**WORK INSTRUCTION:** Everything in the listing below needs restating exactly, apart from the pictures.

**GIVEN INFORMATION:**
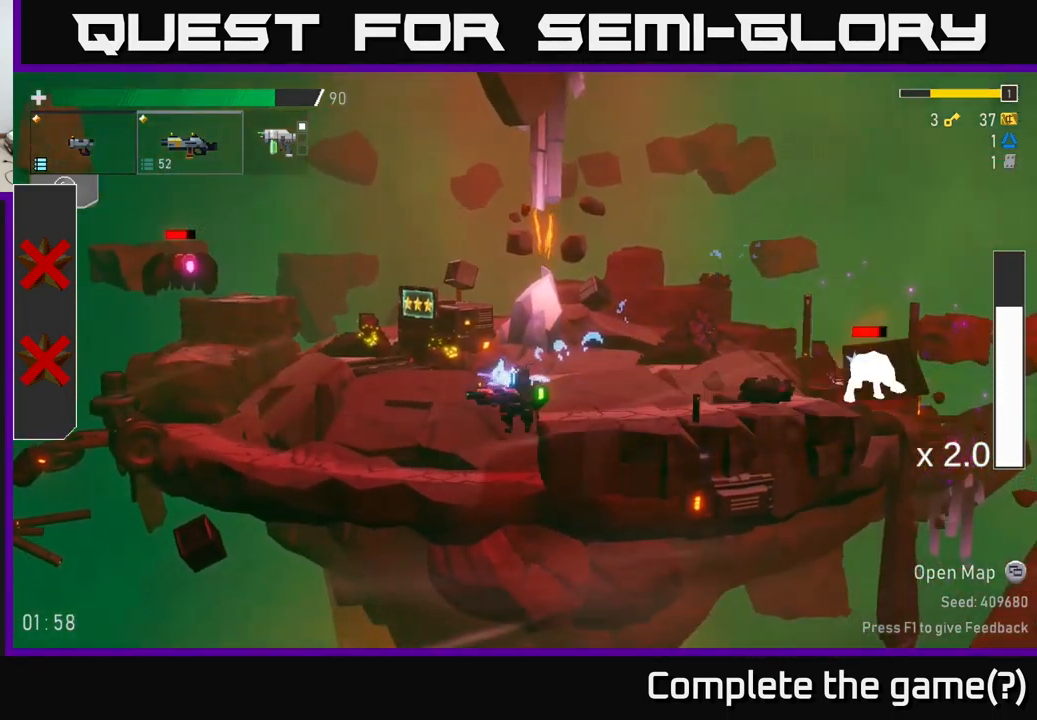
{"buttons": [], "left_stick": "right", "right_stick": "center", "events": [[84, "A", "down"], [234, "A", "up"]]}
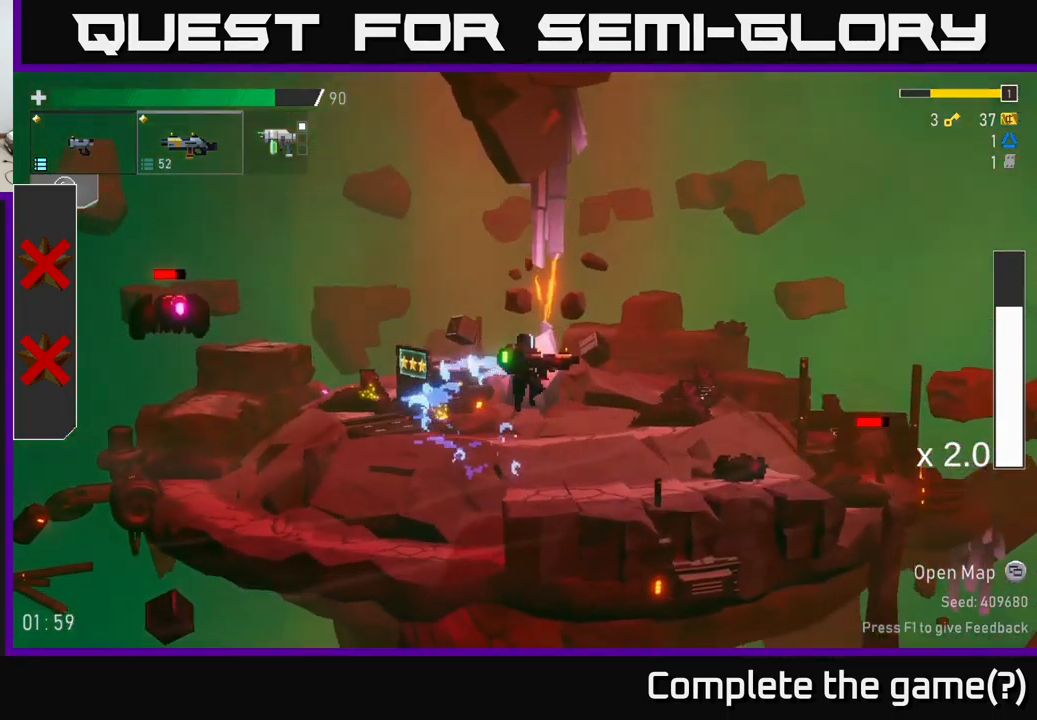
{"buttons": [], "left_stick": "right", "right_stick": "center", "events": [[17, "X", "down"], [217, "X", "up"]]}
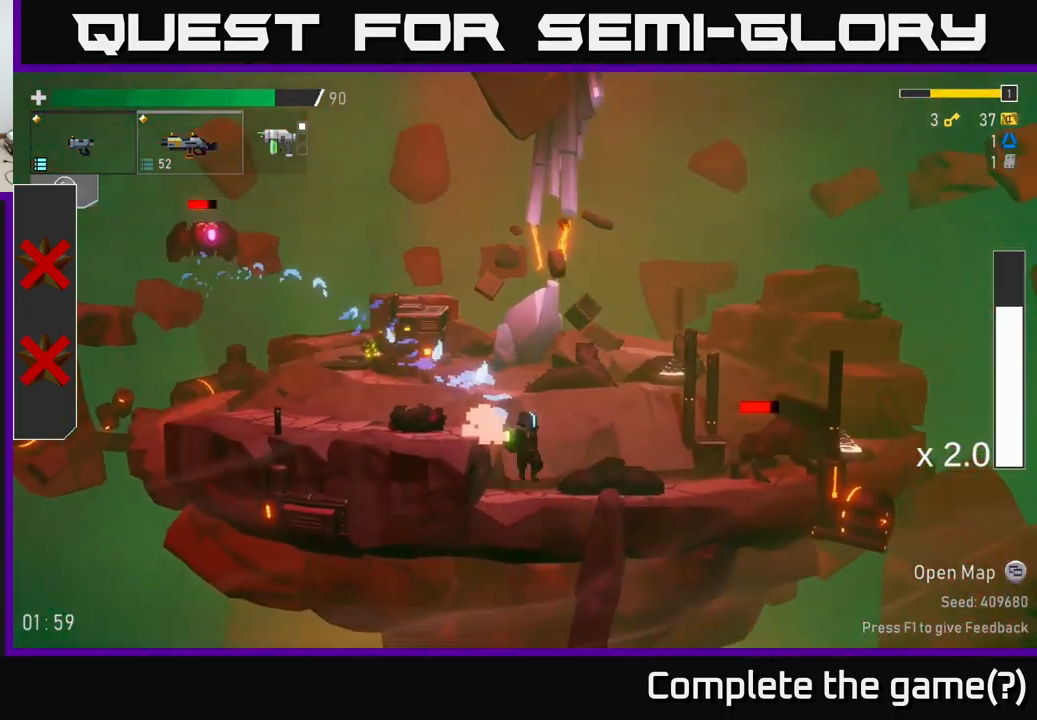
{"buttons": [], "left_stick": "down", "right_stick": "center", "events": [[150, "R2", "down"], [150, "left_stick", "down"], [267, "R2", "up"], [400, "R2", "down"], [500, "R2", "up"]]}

**EXPECTED OUTPUT:**
{"buttons": [], "left_stick": "right", "right_stick": "center", "events": [[84, "A", "down"], [234, "A", "up"]]}
{"buttons": [], "left_stick": "right", "right_stick": "center", "events": [[17, "X", "down"], [217, "X", "up"]]}
{"buttons": [], "left_stick": "down", "right_stick": "center", "events": [[150, "R2", "down"], [150, "left_stick", "down"], [267, "R2", "up"], [400, "R2", "down"], [500, "R2", "up"]]}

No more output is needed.